■ **WORK ITEM**:
With the pictures omitted, transcribe each line below exactly as it is.

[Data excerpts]
######

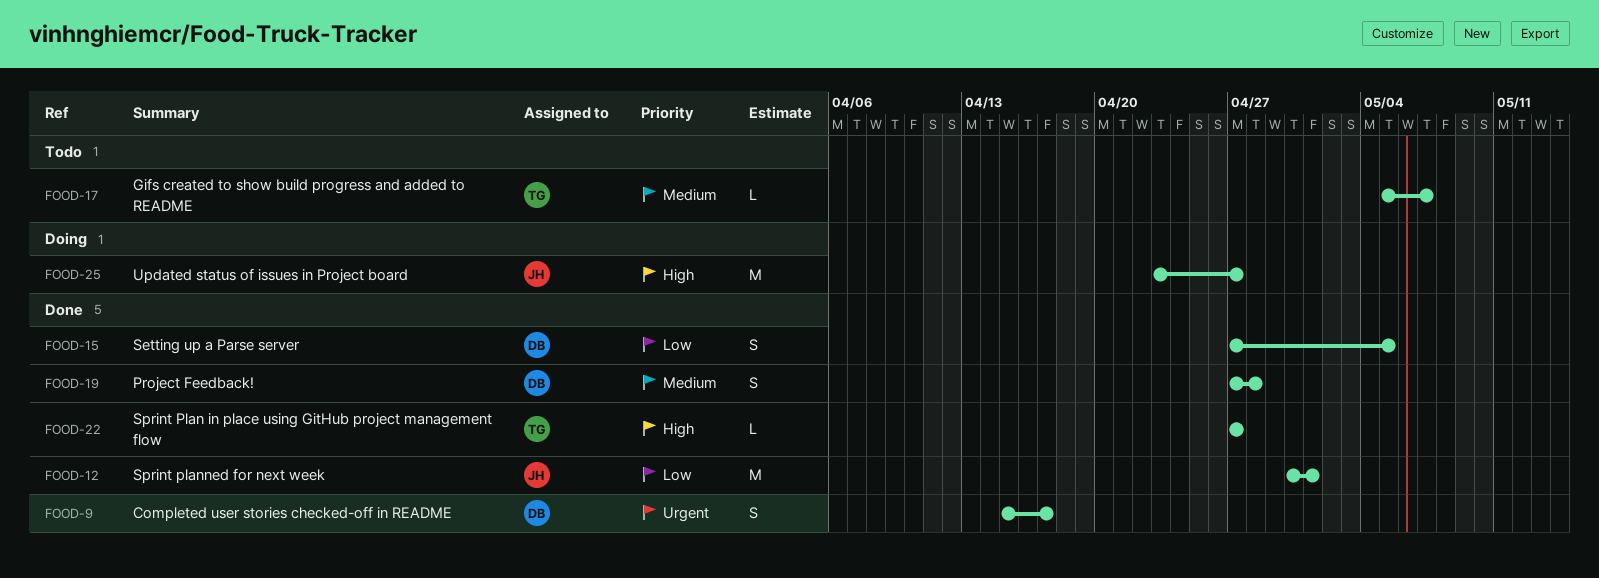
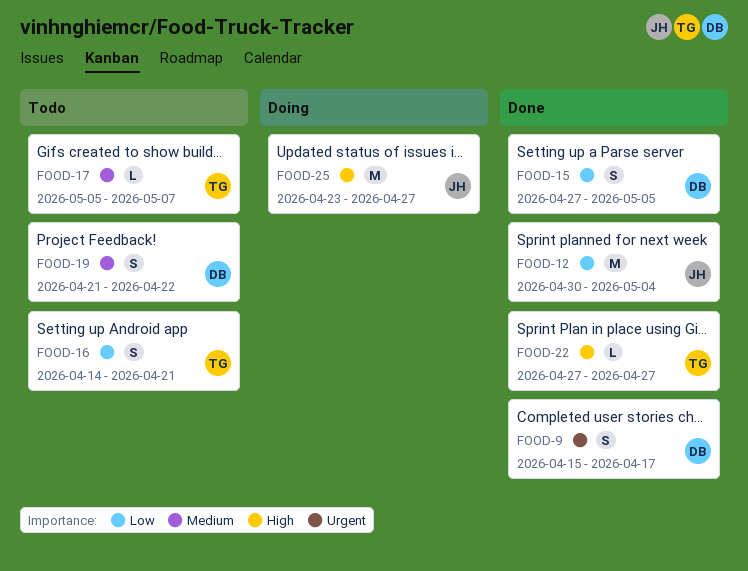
FOOD-12, due: May 1 -> May 4
FOOD-16: none -> present
FOOD-19, status: Done -> Todo
FOOD-19, start: Apr 27 -> Apr 21
FOOD-19, due: Apr 28 -> Apr 22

######

■ **OUTPUT OF THE EXERCISE**:
FOOD-12, due: May 1 -> May 4
FOOD-16: none -> present
FOOD-19, status: Done -> Todo
FOOD-19, start: Apr 27 -> Apr 21
FOOD-19, due: Apr 28 -> Apr 22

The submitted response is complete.